Known as ZZ plant, in Latin as Zamioculas zamilfolia, this lovely indoor plant is very carefree and forgiving, hence, thrives on neglect. Also, being a slow grower, it doesn’t like to be overwatered, which is one of the main reasons an otherwise healthy plant doesn’t make it; so, to avoid such an unnecessary loss, water thoroughly and then allow the soil to dry, not too dry though, between further watering.
Like other related family members such as Peace Lily and Arum, ZZ plant grows and multiplies from succulent underground rhizomes; upright stems bear smooth leaves in a lovely hue of green and are so shiny that one can easily mistake it for some kind of artificial treatment done to give them the gloss.
Potted plants prefer to be kept at locations where they will receive bright to low light, but not direct sunlight, a nice feature for those of us who would like to have houseplants but don’t get enough sunlight inside; the low-light requirement of ZZ plant certainly goes in my favor to meet my wish to have and take care of plants, especially during wintertime to help fix the winter blues.

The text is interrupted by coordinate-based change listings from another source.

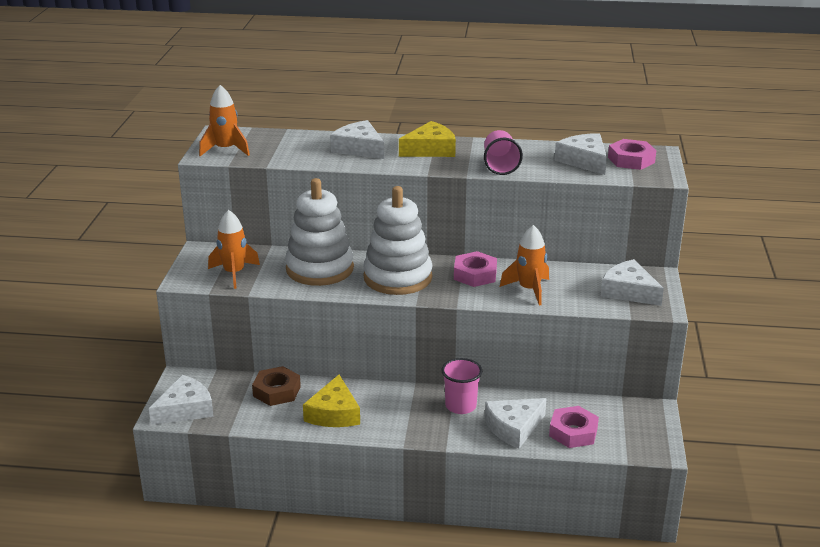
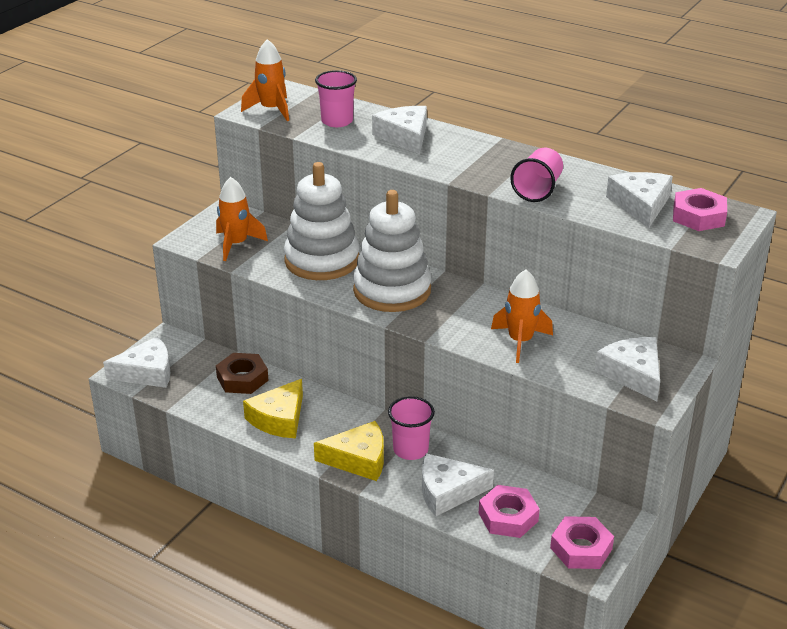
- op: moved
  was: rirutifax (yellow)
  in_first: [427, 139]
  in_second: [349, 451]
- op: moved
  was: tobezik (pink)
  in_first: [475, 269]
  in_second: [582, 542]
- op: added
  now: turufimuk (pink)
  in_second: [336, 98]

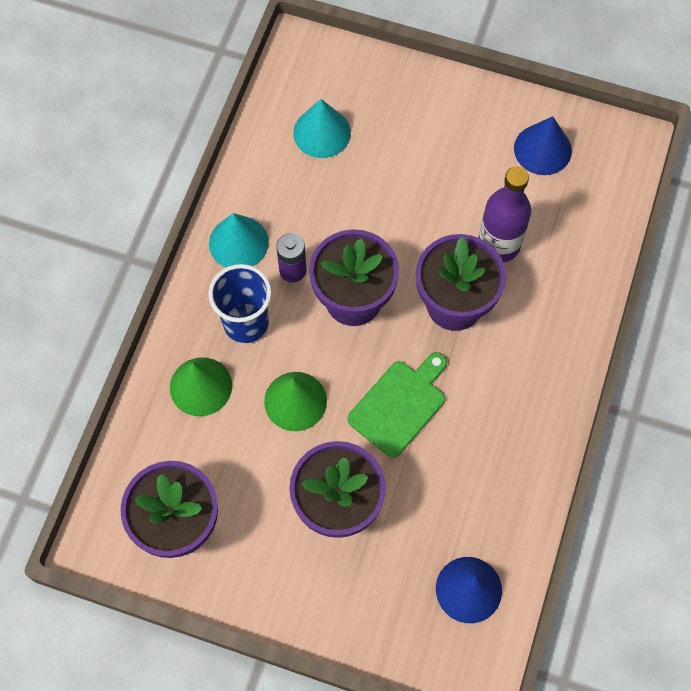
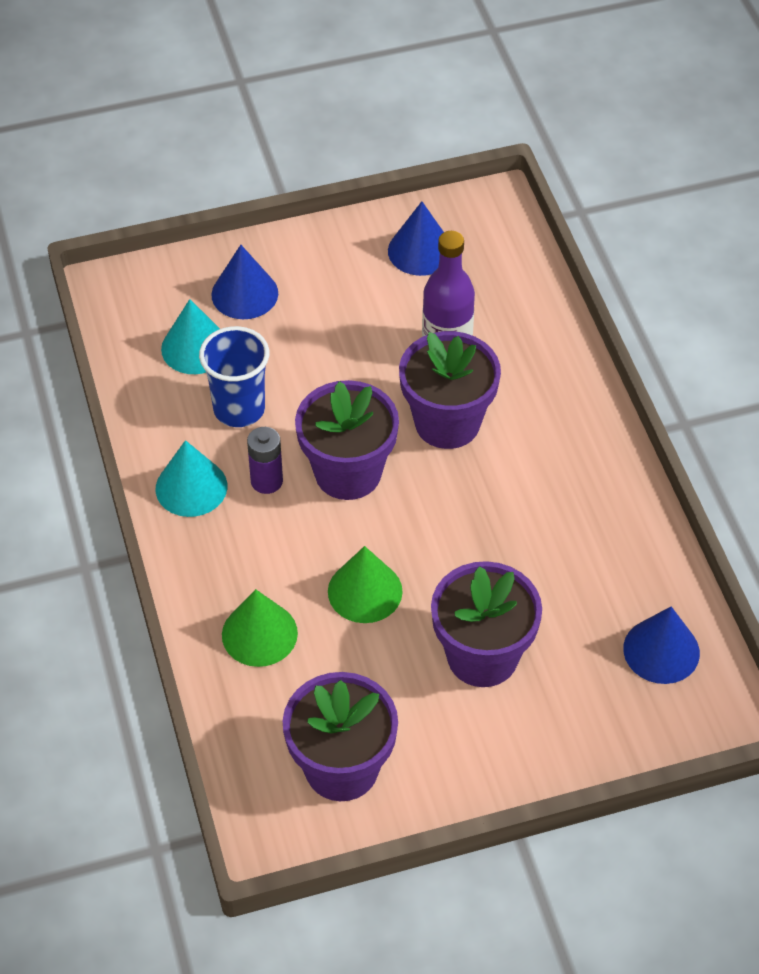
- op: moved
  was: turufimuk (blue)
  in_first: [240, 303]
  in_second: [234, 376]
- op: removed
  was: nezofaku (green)
  in_first: [397, 405]
- op: added
  now: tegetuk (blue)
  in_second: [244, 282]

In addition to the ZZ plant, another houseplant I always take the liberty of taking for granted is the tried-and-true Sansevieria, also called the snake plant; with their stiff, sword-like leaves, they sure guard the otherwise uncared areas inside our home!
While not as carefree as these above-mentioned plants, but holiday plants always bring cheer and color inside on cold, wintry days; the Bromeliad I got this past holiday season has truly surprised, as well as delighted me by thriving on a table kept near our family room window. As I am preparing this column, it is such a joy to watch the sharp contrast of the scarlet-red flower spike of the Bromeliad to the pure white snow packed in the yard that I can see through the window.